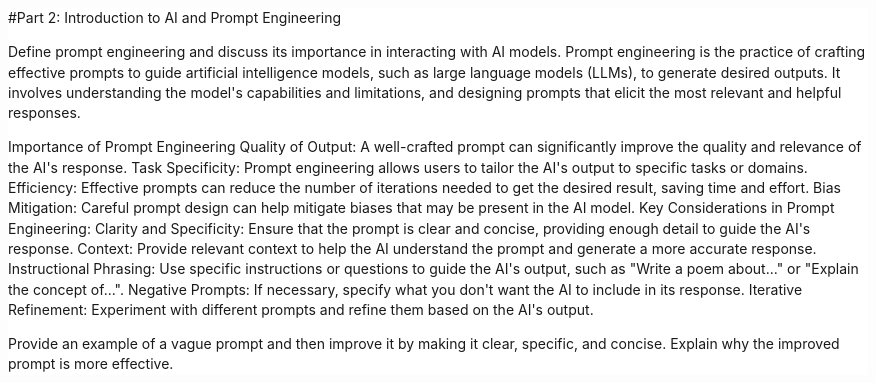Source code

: 
#Part 2: Introduction to AI and Prompt Engineering


Define prompt engineering and discuss its importance in interacting with AI models.
Prompt engineering is the practice of crafting effective prompts to guide artificial intelligence models, such as large language models (LLMs), to generate desired outputs. It involves understanding the model's capabilities and limitations, and designing prompts that elicit the most relevant and helpful responses.

Importance of Prompt Engineering
Quality of Output: A well-crafted prompt can significantly improve the quality and relevance of the AI's response.
Task Specificity: Prompt engineering allows users to tailor the AI's output to specific tasks or domains.
Efficiency: Effective prompts can reduce the number of iterations needed to get the desired result, saving time and effort.
Bias Mitigation: Careful prompt design can help mitigate biases that may be present in the AI model.
Key Considerations in Prompt Engineering:
Clarity and Specificity: Ensure that the prompt is clear and concise, providing enough detail to guide the AI's response.
Context: Provide relevant context to help the AI understand the prompt and generate a more accurate response.
Instructional Phrasing: Use specific instructions or questions to guide the AI's output, such as "Write a poem about..." or "Explain the concept of...".
Negative Prompts: If necessary, specify what you don't want the AI to include in its response.
Iterative Refinement: Experiment with different prompts and refine them based on the AI's output.


Provide an example of a vague prompt and then improve it by making it clear, specific, and concise. Explain why the improved prompt is more effective.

▶ _WHAT NEEDS TO BE DONE_
The listing above must be repeated exactly, apart from the pictures.

▶ _COMPLETED EXERCISE_
Source code

: 
#Part 2: Introduction to AI and Prompt Engineering


Define prompt engineering and discuss its importance in interacting with AI models.
Prompt engineering is the practice of crafting effective prompts to guide artificial intelligence models, such as large language models (LLMs), to generate desired outputs. It involves understanding the model's capabilities and limitations, and designing prompts that elicit the most relevant and helpful responses.

Importance of Prompt Engineering
Quality of Output: A well-crafted prompt can significantly improve the quality and relevance of the AI's response.
Task Specificity: Prompt engineering allows users to tailor the AI's output to specific tasks or domains.
Efficiency: Effective prompts can reduce the number of iterations needed to get the desired result, saving time and effort.
Bias Mitigation: Careful prompt design can help mitigate biases that may be present in the AI model.
Key Considerations in Prompt Engineering:
Clarity and Specificity: Ensure that the prompt is clear and concise, providing enough detail to guide the AI's response.
Context: Provide relevant context to help the AI understand the prompt and generate a more accurate response.
Instructional Phrasing: Use specific instructions or questions to guide the AI's output, such as "Write a poem about..." or "Explain the concept of...".
Negative Prompts: If necessary, specify what you don't want the AI to include in its response.
Iterative Refinement: Experiment with different prompts and refine them based on the AI's output.


Provide an example of a vague prompt and then improve it by making it clear, specific, and concise. Explain why the improved prompt is more effective.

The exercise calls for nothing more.